The General Assembly Approves the State Budget

Last week, the House and Senate approved a compromised version of the two-year, $80 billion budget for Fiscal Years 2022 and 2023. The final version of House Bill 110, signed by Governor Mike DeWine, kept key investments in important programs and rejected provisions that would make it harder for Ohioans to rebound from the economic fall out of the pandemic.   Many of our key advocacy priorities were addressed in the final budget including:

  • The funding needed to implement the new Medicaid Managed Care contracts and a rejection of the effort to require the Ohio Department of Medicaid to re-bid the contracts.
  • The expansion of Medicaid coverage to new mothers for 12 months postpartum.
  • An investment of $250 million for the Ohio Residential Broadband Expansion Grant program to expand infrastructure in unserved areas. Language that sought to keep municipalities from providing broadband services to their residents was removed.
  • The removal of an asset test and change reporting for food assistance eligibility.
  • An increase in initial eligibility for publicly funded childcare to 142 percent of the federal poverty level.
  • The removal of language that attempted to overturn the right to counsel for indigent parents in adoption proceedings.
  • Investments in lead abatement programs.
  • The removal of language that would change the valuation of subsidized residential rental property for tax purposes.
  • The inclusion of the main components of the Fair School Funding Plan.
  • Kinship Caregiver Program funding restored to $10 million
  • $1 million of General Revenue funding for legal aid to serve veterans and those impacted by substance use disorders.

Although the budget could have done more to support Ohioans as they recover from the economic and health impacts of the pandemic, we are encouraged by these investments. We will continue to work with lawmakers to enact policies and make investments to address the pandemic’s devastating and disproportionate impact on low-income Ohioans who were already struggling.
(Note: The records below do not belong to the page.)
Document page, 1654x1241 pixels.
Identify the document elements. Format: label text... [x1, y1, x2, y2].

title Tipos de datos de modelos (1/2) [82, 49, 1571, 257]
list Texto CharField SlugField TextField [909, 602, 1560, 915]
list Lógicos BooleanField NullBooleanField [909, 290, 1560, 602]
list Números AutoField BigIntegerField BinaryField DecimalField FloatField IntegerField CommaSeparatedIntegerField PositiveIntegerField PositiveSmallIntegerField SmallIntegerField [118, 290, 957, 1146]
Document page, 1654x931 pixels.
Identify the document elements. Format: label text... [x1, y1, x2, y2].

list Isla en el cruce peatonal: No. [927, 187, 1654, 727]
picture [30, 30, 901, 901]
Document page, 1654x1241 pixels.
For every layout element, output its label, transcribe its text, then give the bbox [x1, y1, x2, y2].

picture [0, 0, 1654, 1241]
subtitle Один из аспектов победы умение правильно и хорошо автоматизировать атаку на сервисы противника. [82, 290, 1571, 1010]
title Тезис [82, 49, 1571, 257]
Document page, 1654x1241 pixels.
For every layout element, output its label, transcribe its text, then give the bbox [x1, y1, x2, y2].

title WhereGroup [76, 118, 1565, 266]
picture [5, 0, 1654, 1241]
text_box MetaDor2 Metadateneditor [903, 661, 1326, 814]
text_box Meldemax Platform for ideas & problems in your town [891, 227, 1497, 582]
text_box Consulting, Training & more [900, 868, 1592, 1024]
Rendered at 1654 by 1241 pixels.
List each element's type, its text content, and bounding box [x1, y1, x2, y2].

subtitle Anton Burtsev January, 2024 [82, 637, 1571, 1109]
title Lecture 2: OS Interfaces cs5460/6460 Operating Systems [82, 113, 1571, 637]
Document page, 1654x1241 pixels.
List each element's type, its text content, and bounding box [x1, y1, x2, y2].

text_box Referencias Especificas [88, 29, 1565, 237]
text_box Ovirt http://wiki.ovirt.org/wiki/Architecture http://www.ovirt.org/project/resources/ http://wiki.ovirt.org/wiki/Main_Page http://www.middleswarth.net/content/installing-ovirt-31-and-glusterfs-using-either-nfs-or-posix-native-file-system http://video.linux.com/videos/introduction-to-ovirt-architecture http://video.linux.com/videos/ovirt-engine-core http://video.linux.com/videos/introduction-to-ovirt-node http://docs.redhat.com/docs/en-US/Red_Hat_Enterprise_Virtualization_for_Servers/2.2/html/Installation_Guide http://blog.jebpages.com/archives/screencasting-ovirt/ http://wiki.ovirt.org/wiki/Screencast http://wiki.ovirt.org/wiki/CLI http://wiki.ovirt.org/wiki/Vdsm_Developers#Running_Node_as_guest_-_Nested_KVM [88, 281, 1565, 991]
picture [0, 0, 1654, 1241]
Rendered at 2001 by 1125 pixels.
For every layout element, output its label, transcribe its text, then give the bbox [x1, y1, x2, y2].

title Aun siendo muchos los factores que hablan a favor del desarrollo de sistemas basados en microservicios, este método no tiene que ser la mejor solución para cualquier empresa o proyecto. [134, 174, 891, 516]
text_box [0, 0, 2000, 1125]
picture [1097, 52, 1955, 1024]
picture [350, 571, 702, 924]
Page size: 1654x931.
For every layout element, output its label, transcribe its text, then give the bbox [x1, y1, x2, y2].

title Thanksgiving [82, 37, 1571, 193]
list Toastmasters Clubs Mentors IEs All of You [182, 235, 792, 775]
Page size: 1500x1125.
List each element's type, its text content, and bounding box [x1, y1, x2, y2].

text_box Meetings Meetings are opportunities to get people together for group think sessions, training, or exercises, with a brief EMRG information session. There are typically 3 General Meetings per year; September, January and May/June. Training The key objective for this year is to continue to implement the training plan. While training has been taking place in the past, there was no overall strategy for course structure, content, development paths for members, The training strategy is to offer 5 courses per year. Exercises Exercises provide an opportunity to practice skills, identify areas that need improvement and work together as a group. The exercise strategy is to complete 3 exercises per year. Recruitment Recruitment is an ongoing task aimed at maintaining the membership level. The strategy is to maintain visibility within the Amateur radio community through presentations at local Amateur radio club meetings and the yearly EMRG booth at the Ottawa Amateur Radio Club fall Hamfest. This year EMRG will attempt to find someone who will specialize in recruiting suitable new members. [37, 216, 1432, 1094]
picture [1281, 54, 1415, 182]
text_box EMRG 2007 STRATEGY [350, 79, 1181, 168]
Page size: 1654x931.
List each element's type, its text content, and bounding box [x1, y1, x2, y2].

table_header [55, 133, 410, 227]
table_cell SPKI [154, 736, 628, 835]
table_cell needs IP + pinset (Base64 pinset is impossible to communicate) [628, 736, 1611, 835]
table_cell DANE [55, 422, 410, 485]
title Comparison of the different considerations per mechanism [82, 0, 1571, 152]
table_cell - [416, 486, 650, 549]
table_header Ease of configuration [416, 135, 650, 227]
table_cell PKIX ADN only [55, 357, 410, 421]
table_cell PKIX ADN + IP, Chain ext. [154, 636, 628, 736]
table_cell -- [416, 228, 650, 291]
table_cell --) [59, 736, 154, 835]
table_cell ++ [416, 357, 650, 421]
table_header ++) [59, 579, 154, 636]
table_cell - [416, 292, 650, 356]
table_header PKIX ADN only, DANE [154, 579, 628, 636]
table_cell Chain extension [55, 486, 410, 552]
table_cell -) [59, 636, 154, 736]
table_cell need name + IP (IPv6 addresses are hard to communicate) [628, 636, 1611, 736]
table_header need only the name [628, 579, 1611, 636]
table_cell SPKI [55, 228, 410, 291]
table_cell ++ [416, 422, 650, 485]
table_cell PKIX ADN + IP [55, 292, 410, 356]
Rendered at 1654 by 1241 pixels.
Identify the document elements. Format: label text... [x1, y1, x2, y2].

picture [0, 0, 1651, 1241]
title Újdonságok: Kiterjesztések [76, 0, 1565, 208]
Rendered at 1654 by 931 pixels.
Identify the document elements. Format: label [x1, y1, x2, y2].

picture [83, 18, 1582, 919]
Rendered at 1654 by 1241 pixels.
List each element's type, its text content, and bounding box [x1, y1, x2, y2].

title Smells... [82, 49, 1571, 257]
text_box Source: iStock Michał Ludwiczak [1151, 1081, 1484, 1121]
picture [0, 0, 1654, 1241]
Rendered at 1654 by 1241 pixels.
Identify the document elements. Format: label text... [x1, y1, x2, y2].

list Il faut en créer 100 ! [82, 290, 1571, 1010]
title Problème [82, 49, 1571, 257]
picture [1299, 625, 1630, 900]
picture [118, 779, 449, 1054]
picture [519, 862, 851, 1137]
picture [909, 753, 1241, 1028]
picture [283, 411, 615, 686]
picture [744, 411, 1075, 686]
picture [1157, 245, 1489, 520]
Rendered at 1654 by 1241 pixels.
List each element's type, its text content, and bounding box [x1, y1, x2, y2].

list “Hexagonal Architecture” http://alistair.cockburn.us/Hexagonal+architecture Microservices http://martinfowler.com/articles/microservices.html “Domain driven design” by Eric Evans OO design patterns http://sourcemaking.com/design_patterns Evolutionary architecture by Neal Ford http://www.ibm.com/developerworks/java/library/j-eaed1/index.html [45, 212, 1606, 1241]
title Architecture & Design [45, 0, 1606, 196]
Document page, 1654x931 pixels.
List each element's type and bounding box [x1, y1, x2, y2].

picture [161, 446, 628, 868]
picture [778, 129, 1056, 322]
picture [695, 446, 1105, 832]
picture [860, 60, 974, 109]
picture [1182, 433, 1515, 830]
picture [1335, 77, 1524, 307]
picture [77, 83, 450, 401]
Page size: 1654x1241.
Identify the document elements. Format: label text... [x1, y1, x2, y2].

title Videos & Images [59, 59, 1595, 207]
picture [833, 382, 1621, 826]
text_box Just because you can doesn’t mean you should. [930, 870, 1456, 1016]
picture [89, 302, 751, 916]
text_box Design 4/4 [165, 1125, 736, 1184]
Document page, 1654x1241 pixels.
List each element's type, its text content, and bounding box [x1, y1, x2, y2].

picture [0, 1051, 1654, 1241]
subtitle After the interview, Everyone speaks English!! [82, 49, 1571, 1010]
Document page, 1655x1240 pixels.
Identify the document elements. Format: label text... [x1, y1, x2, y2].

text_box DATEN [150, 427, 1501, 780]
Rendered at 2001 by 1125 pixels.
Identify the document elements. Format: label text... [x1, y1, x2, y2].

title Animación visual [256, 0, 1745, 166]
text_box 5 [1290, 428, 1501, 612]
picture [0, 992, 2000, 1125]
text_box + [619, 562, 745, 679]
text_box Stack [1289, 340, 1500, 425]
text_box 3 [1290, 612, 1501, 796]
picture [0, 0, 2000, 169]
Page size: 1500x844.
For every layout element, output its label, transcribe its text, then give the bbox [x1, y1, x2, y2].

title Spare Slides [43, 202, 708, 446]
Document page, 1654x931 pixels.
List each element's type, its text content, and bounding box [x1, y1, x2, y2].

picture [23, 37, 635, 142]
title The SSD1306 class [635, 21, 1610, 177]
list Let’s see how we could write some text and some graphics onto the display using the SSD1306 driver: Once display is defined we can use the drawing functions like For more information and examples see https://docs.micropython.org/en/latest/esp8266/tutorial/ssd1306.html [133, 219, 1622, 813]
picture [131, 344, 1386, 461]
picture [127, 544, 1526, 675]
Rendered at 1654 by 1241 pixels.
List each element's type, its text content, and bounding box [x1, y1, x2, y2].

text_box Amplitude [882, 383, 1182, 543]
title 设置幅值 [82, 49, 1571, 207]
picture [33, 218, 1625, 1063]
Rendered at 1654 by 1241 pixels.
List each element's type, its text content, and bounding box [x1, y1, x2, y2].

American Rescue Plan Dollars Allocated in House Bill 168

Ohio received the first of two state fiscal recovery fund payments from the American Rescue Plan. The payment totaled $2.7 billion. Before recessing for the summer, the legislature approved HB168 which allocated a large portion of these dollars. Without any committee hearings or opportunity for public input, HB168 made the following appropriations:

  • At least $1.47 billion to the unemployment compensation trust fund. The final amount will be certified on Aug. 31, 2021 and could be more than $1.6 billion. The money will pay off Ohio’s unemployment compensation debt to the federal government before interest can begin accruing.
  • $250 million for the Water and Sewer Quality Program. The money will be used to provide grants to political subdivisions for water and sewer infrastructure projects. The grants require a local match.
  • $84 million for pediatric behavioral health. The appropriation will be allocated to pediatric behavioral healthcare facilities for infrastructure and operating costs.

Additionally, HB168 allocated the $422 million local recovery relief dollars for small cities, townships, and villages.

It is unclear how the remaining American Rescue Plan dollars will be allocated or what the timeline is to make those decisions. The state will have more than $500 million left of its first payment and will receive another $2.7 billion payment in May 2022.